I recognize that the cult of victimization may have its devotees, but I think that such is the kind of thing a person can easily walk away from relatively unscathed. On the other hand, self-help advocacy does represent a survival/thrival technique for the person who may have experienced some set backs in life, and who may desperately require just such a dividend tool. However hard it might be to abandon the disabilities profession for the abilities profession, I don’t think it is any less hard for a psychiatrist to throw his or her own well intentioned doing for others business overboard. One way or another, people will get where they need to go. To tell the truth, I could use less of what is euphemistically referred to as self-help literature, and less psychiatry in the world, to boot.

The interview ends with a warning against developing the rigidity of a tin man. A danger the resilient type is credited with developing. I’m thinking, yep, if we’re talking resilience here, rubber might be thought of as the preferred element.

A little less levity, please

3 Indian models commit suicide prompting Indian shrink Harish Shetty to print a myth exposing article on the subject. Printed in the Self Help section of The Times Of India, the piece is called Suicide: Myths and facts. I’m wondering if people from India don’t think differently than the rest of us, just like kooks in general.

Myth: Suicidal attempts in families will dissuade relatives from doing the same when in emotional turmoil.
Fact: Suicidal behaviour can be seen in families across generations as depression can run in families and is genetic.

Yes, happiness ever after may not always be the rule, but rather than marrying members from two unhappy suicidal families together, maybe we ought to consider mating the happy family member with the unhappy family member, and counting the number of heads that come out.

Myth: Only those who are mentally ill are prone to suicide.
Fact: Those who are mentally ill are more prone to suicide but those without any mental illness may also be driven to it following situations such as a sudden financial loss, sudden discovery of a fatal illness, failure in exams, etc.

Moot point considering failing at suicide will get you a ‘mental illness’ label. That would make successful suicide mentally healthy, and sure, depending on your perspective but, had a person with a sudden financial loss, a terminal illness, flunking out of school, etc. been caught unhappy enough to hang from the rafters, chances are the person could have been labeled depressed (i.e. profoundly unhappy).

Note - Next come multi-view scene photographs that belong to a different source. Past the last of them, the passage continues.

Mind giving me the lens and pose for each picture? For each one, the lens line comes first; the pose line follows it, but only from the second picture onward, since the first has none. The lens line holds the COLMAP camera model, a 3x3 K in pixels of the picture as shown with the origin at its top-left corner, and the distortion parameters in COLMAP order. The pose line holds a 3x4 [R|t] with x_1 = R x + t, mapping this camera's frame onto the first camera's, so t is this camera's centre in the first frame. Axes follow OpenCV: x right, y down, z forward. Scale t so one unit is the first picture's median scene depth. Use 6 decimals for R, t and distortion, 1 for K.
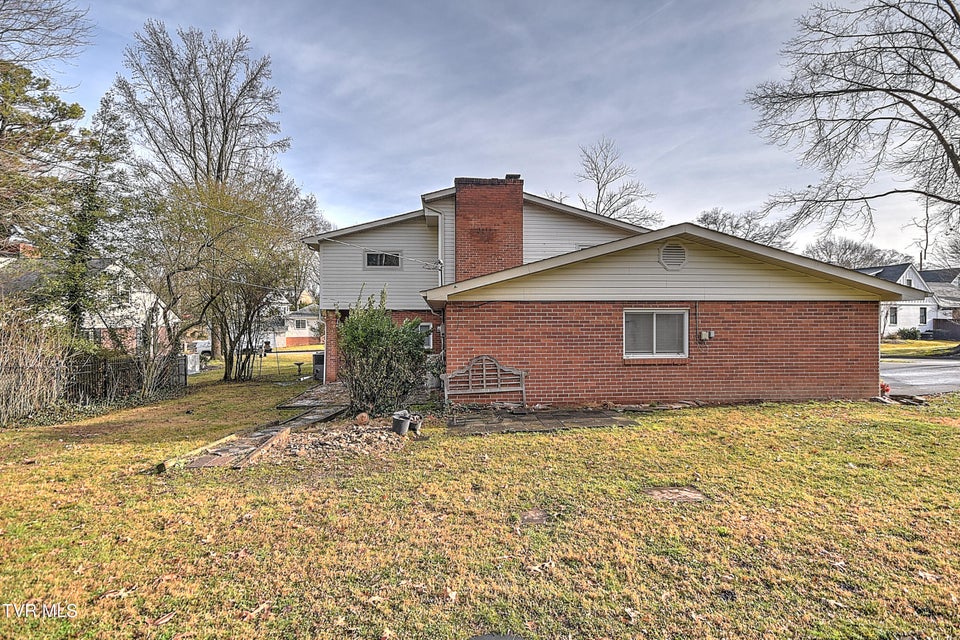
lens RADIAL K [[464.8, 0, 479.7], [0, 464.8, 327.8], [0, 0, 1]] dist [0.034145, -0.011271]
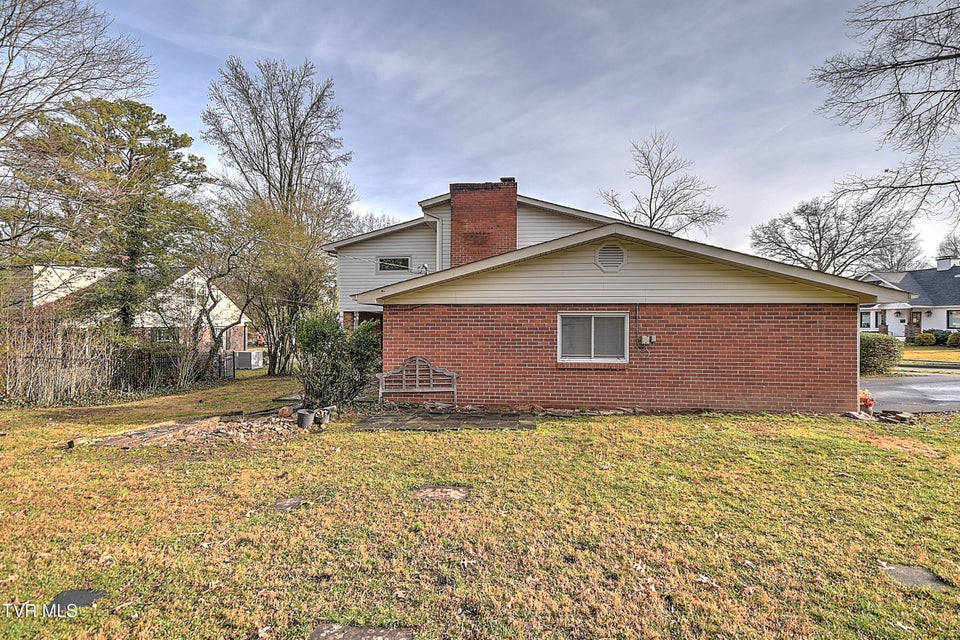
lens RADIAL K [[464.8, 0, 479.7], [0, 464.8, 327.8], [0, 0, 1]] dist [0.034145, -0.011271]
pose [[0.982617, 0.007858, -0.185476, 0.203696], [-0.008336, 0.999964, -0.001794, -0.002347], [0.185455, 0.003309, 0.982647, 0.000725]]
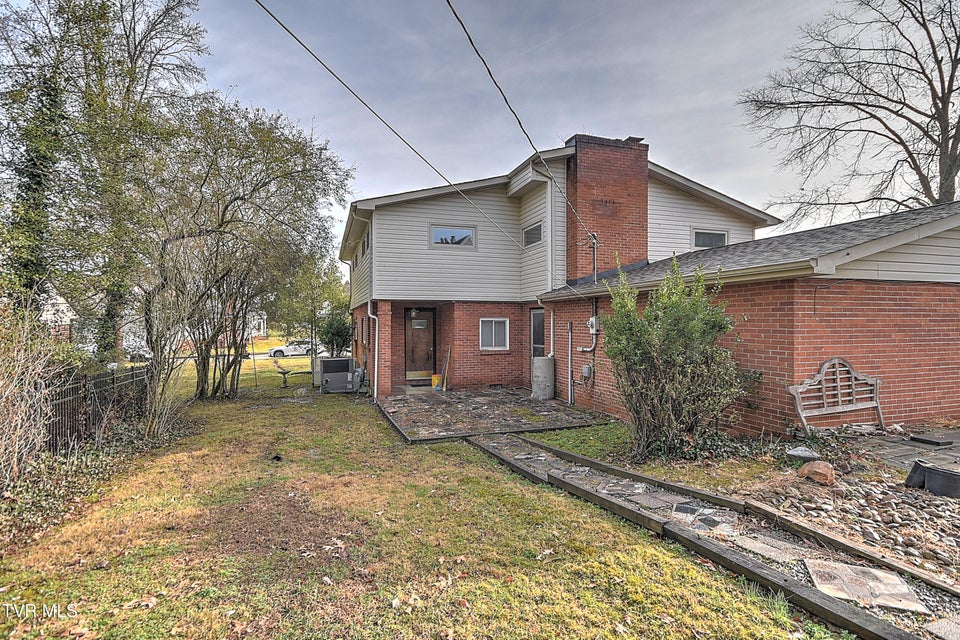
lens RADIAL K [[464.9, 0, 475.8], [0, 464.9, 322.3], [0, 0, 1]] dist [0.023897, 0.000329]
pose [[0.969393, -0.000330, 0.245515, -0.409734], [0.003293, 0.999927, -0.011658, 0.007902], [-0.245494, 0.012110, 0.969323, 0.271764]]
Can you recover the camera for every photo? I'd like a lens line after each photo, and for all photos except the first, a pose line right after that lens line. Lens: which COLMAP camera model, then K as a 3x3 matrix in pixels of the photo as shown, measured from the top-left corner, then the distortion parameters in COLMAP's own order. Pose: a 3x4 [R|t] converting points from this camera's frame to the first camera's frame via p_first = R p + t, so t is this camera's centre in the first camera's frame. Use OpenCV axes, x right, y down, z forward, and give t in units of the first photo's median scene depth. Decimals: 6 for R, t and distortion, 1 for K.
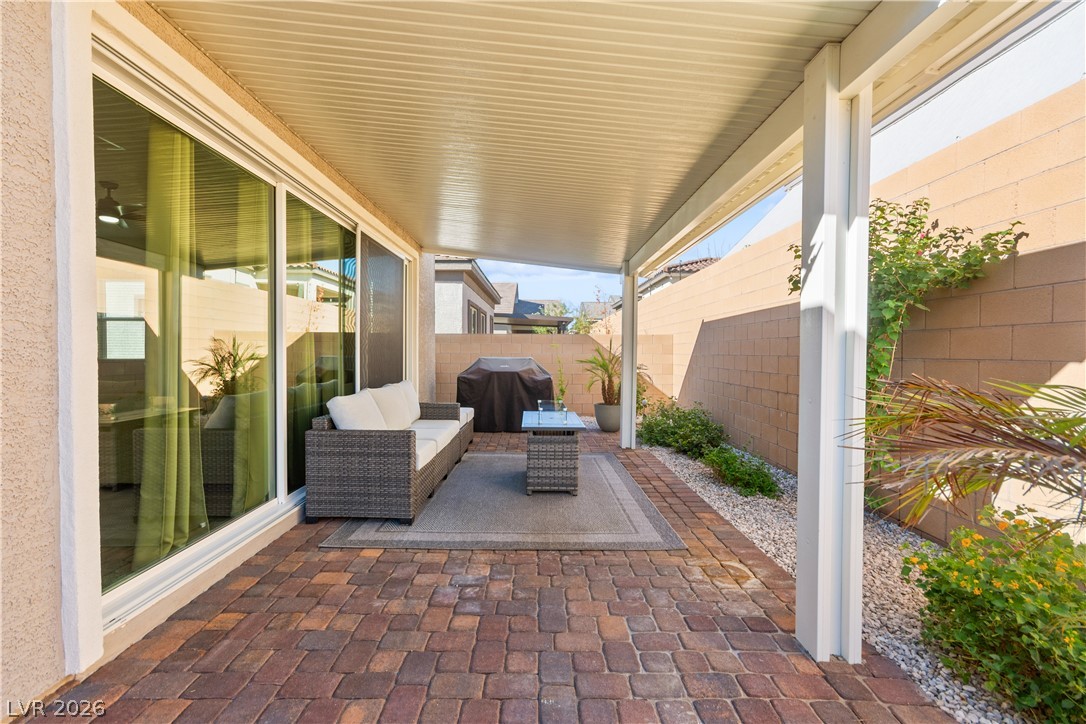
lens RADIAL K [[482.9, 0, 547.9], [0, 482.9, 357.5], [0, 0, 1]] dist [-0.016483, 0.012451]
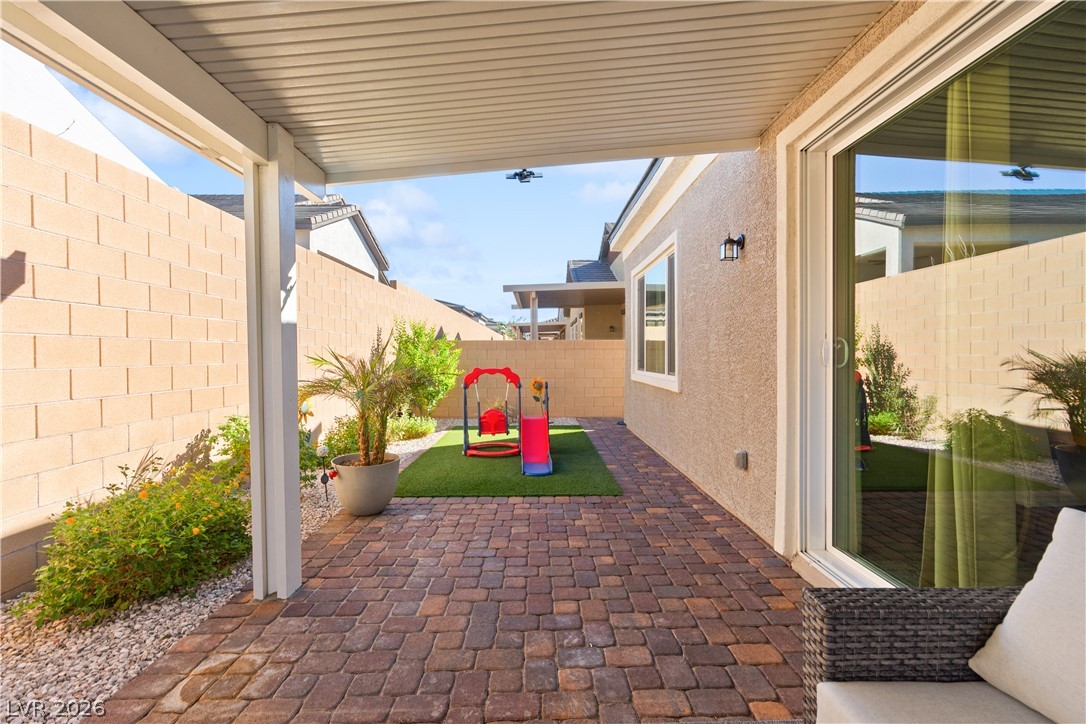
lens RADIAL K [[482.9, 0, 540.5], [0, 482.9, 358.3], [0, 0, 1]] dist [-0.016483, 0.012451]
pose [[-0.999872, -0.003882, 0.015514, -0.047367], [-0.003471, 0.999644, 0.026445, -0.017562], [-0.015611, 0.026387, -0.999530, 0.764277]]
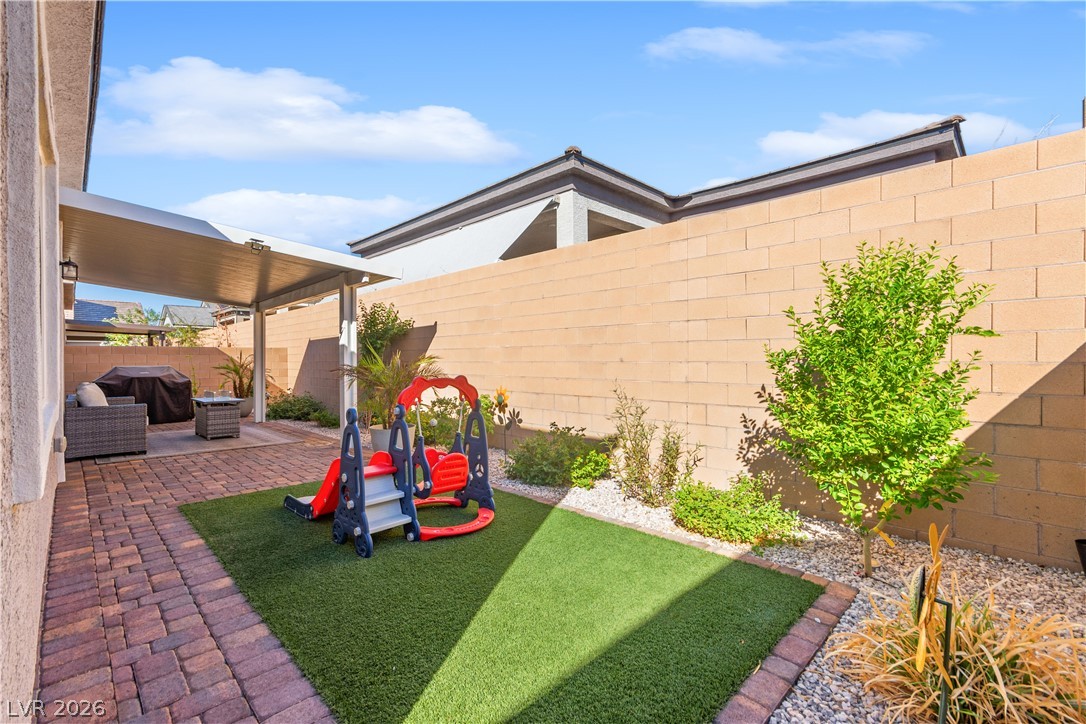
lens RADIAL K [[482.9, 0, 537.4], [0, 482.9, 363.4], [0, 0, 1]] dist [-0.016483, 0.012451]
pose [[0.730937, -0.015515, 0.682268, -0.260840], [0.018945, 0.999818, 0.002440, 0.013468], [-0.682182, 0.011142, 0.731098, -0.824191]]
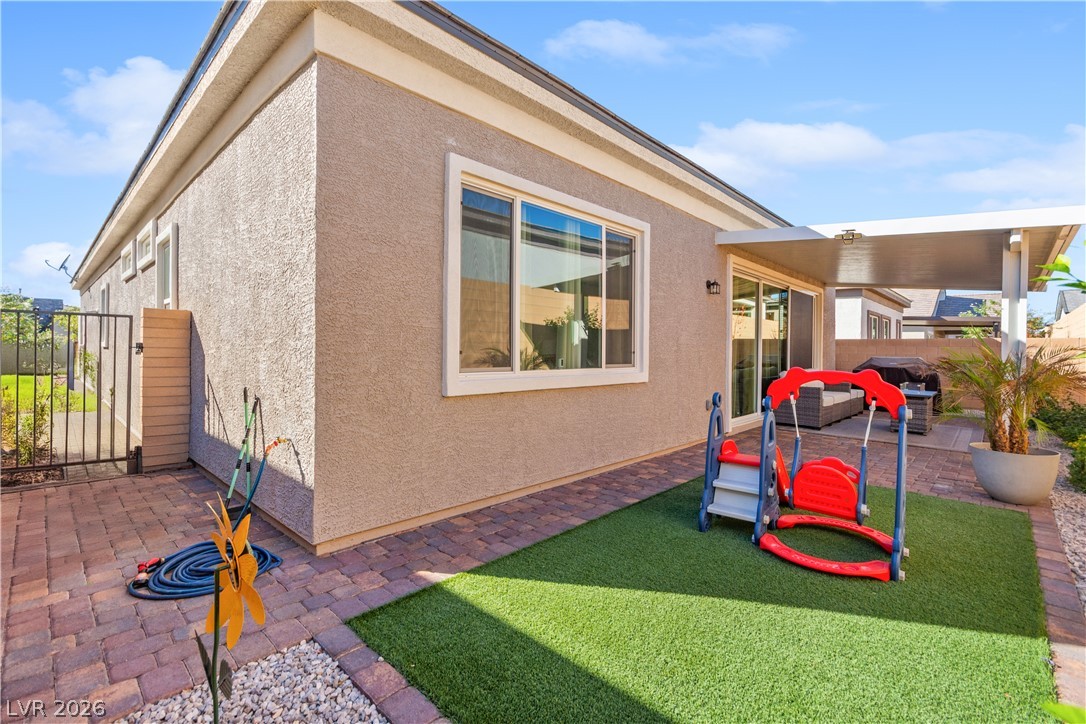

I’ve tried arguing against taking unhappiness too seriously, but seriously unhappy people often need the security blanket of a ‘mental illness’ label.

Myth: Strong minds and confident people never attempt suicide. Only weak minds do.
Fact: Strong minds do not exist. Each on of us can suffer from sadness and depression, and attempt suicide, though some are definitely more vulnerable than others.

“Strong minds do not exist.” Oh? Then do confident people exist? We could test the hypothesis if we tortured people, but the UN might object. I’m wondering, if we tortured a number of people so much that 100% percent of them went bonkers, would this experiment help to disprove the connection between ‘mental illness’ and heredity. I mean rather than individuals with a propensity to develop ‘the disease’, you’d have a species that was prone to get ‘the disease’, given sufficient unbearable treatment.

Oh, and it’s Mad Pride Day so I had to come up with something. Have a happy Mad Pride Day no matter how sanely unhappy you happen to be!